Most Level II technicians are employed full-time, but around 10% are independent contractors. On average, contractors make $46.10 per hour, working 10.5 months out of the year with an average of 25 weeks on an assignment. Contractors also work around 19 overtime hours each week.
Overall, Level II technicians can look forward to salary growth and solid job opportunities. The average salary for full-time employees increased over 50% between 2009 and 2018, and around 93% of independent contractors are confident about finding their next project.
Career development and growth
When a Level II technician is looking to advance in their career, they may decide to return to school to take more classes, possibly learning about new and changing technologies within their field or gaining more career connections, but a Level II certification is also a great stepping stone to become a Level III.
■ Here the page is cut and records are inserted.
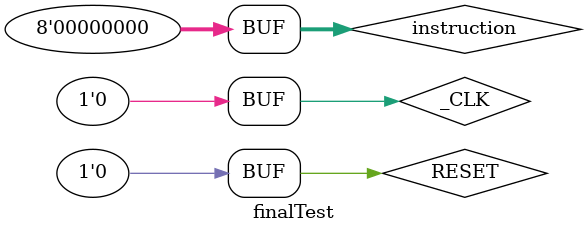
<source format=v>
`timescale 1ns / 1ps


module finalTest;

	// Inputs
	reg [7:0] instruction;
	reg _CLK;
	reg RESET;

	// Outputs
	wire [7:0] PC;
	wire [3:0] m;
	wire [3:0] l;

	// Instantiate the Unit Under Test (UUT)
	datapath uut (
		.instruction(instruction), 
		._CLK(_CLK), 
		.RESET(RESET), 
		.PC(PC), 
		.m(m), 
		.l(l)
	);

	initial begin
		// Initialize Inputs
		instruction = 0;
		_CLK = 0;
		RESET = 0;

		// Wait 100 ns for global reset to finish
		#100;
        
		// Add stimulus here

	end
      
endmodule


</source>
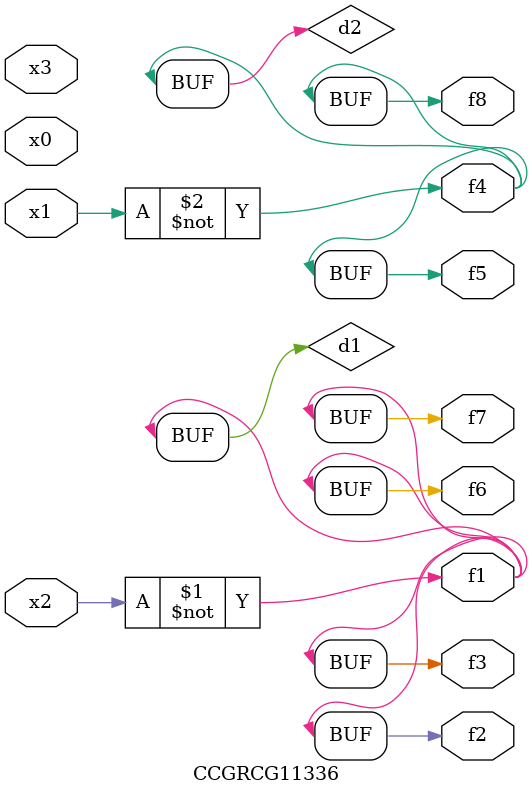
<source format=v>
module CCGRCG11336(
	input x0, x1, x2, x3,
	output f1, f2, f3, f4, f5, f6, f7, f8
);

	wire d1, d2;

	xnor (d1, x2);
	not (d2, x1);
	assign f1 = d1;
	assign f2 = d1;
	assign f3 = d1;
	assign f4 = d2;
	assign f5 = d2;
	assign f6 = d1;
	assign f7 = d1;
	assign f8 = d2;
endmodule

</source>
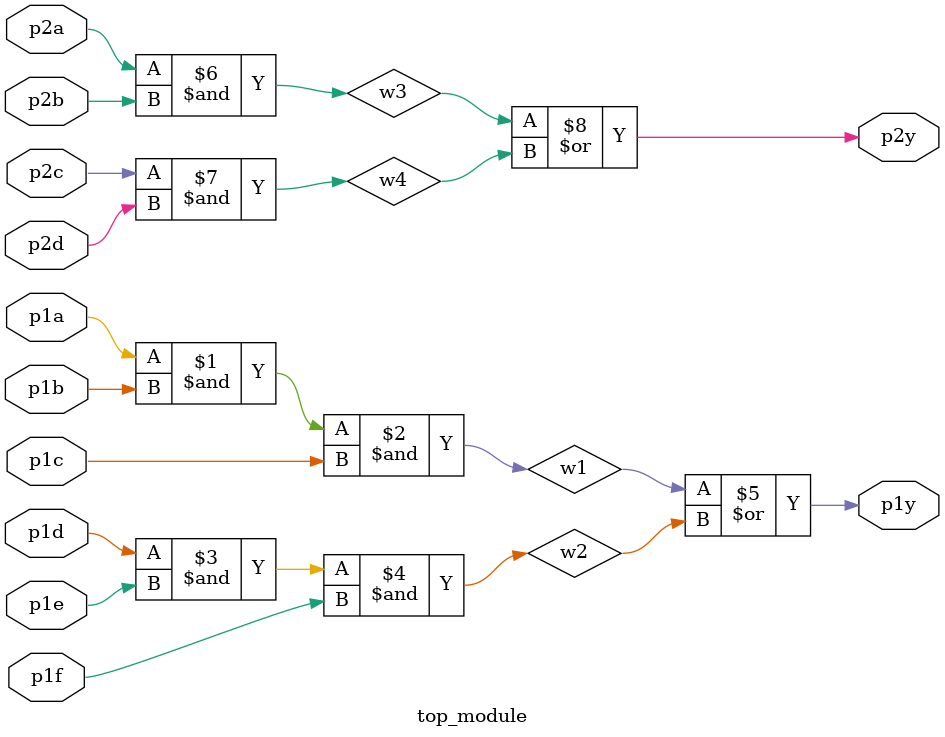
<source format=v>
/* 
    https://hdlbits.01xz.net/wiki/7458
*/

module top_module ( 
    input p1a, p1b, p1c, p1d, p1e, p1f,
    output p1y,
    input p2a, p2b, p2c, p2d,
    output p2y );
    wire w1, w2, w3, w4;
    assign w1 = p1a & p1b & p1c;
    assign w2 = p1d & p1e & p1f;
    assign p1y = w1 | w2;
    assign w3 = p2a & p2b;
    assign w4 = p2c & p2d;
    assign p2y = w3 | w4;
endmodule
</source>
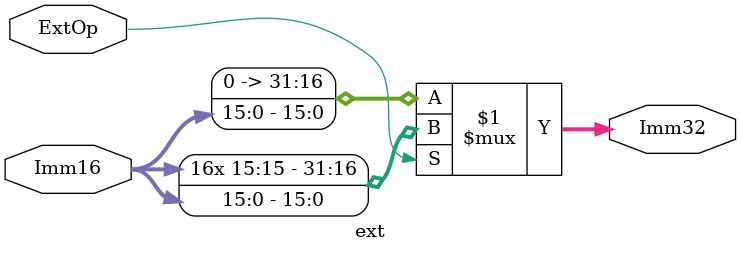
<source format=v>
module ext(
           input ExtOp,
           input [15:0] Imm16,
           output [31:0] Imm32);
    
    assign Imm32 = ExtOp ? {{16{Imm16[15]}},Imm16[15:0]} : {{16{1'b0}},Imm16[15:0]};
    
endmodule

</source>
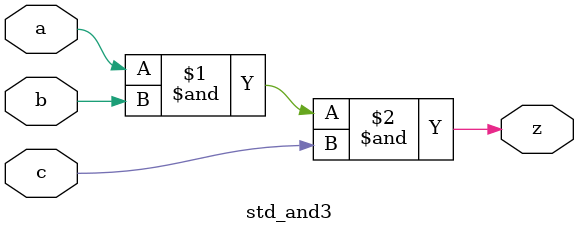
<source format=sv>

module std_and3 #(parameter DW = 1) // array width
(
	input [DW-1:0]  a,
	input [DW-1:0]  b,
	input [DW-1:0]  c, 
	output [DW-1:0] z
);

assign z = a & b & c;

endmodule

</source>
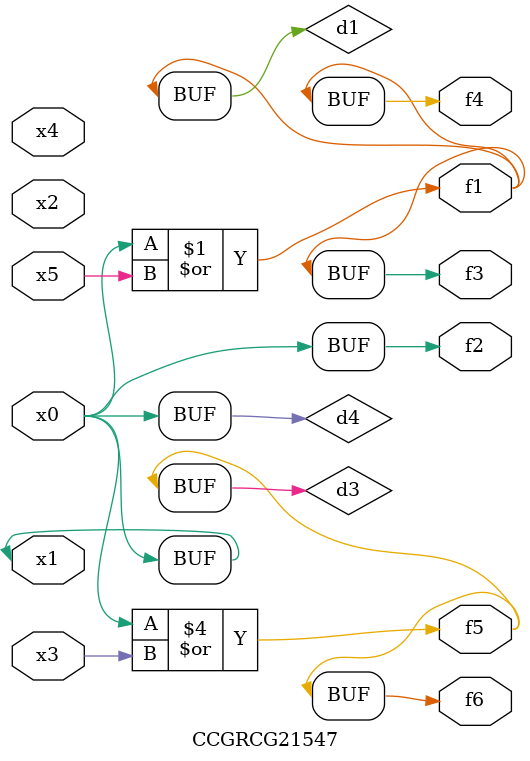
<source format=v>
module CCGRCG21547(
	input x0, x1, x2, x3, x4, x5,
	output f1, f2, f3, f4, f5, f6
);

	wire d1, d2, d3, d4;

	or (d1, x0, x5);
	xnor (d2, x1, x4);
	or (d3, x0, x3);
	buf (d4, x0, x1);
	assign f1 = d1;
	assign f2 = d4;
	assign f3 = d1;
	assign f4 = d1;
	assign f5 = d3;
	assign f6 = d3;
endmodule

</source>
Unlike a Level I or II certification, the Level III certification requires candidates to have at least one year of work experience comparable to the responsibilities given to a Level II, depending on the level of higher education they have received.
Those who have received a four-year degree are only required to have one year of experience, while those with a two-year degree must have at least two years of experience. Candidates who have not pursued higher education after receiving a high school diploma or equivalent must have at least four years of work experience.
Once a technician becomes qualified as a Level III, they have a wide variety of job opportunities available to them. Level III technicians have the knowledge and skill set needed to train and supervise Level I and II technicians. They may also pursue research within the NDT field, own a testing laboratory, or work as a consultant, administrator or manager.
Apart from the added job responsibilities, Level III technicians also make a higher average salary than Level IIs. Full-time Level III technicians make an average of $125,821 per year, with 74% of employees earning an annual salary. Full-time Level IIIs are also more likely to have benefits in most cases, with more than 75% of technicians having a retirement savings plan, insurance, paid vacation time and educational assistance.
A Level II technician may also choose to return to school and take more classes. Some colleges have NDT-specific programs that can provide both education and training to prepare students for their certification exams; some technicians may choose to become certified in more than one inspection method to make themselves more competitive in the job search.
Formal education programs allow both current and future technicians to connect with others in their field, providing a wealth of networking opportunities. Small class sizes help students to form relationships with each other and with their professors, allowing students to gain more direct, in-depth training and solidifying their place within the NDT community.
Overall, the NDT industry is growing fairly quickly and is expected to be worth more than $23 billion by 2023, growing 6.7% within five years (the industry was worth $15.67 billion in 2018). The industry’s unemployment rate lies below the U.S. average of 3.8% at 3.6%.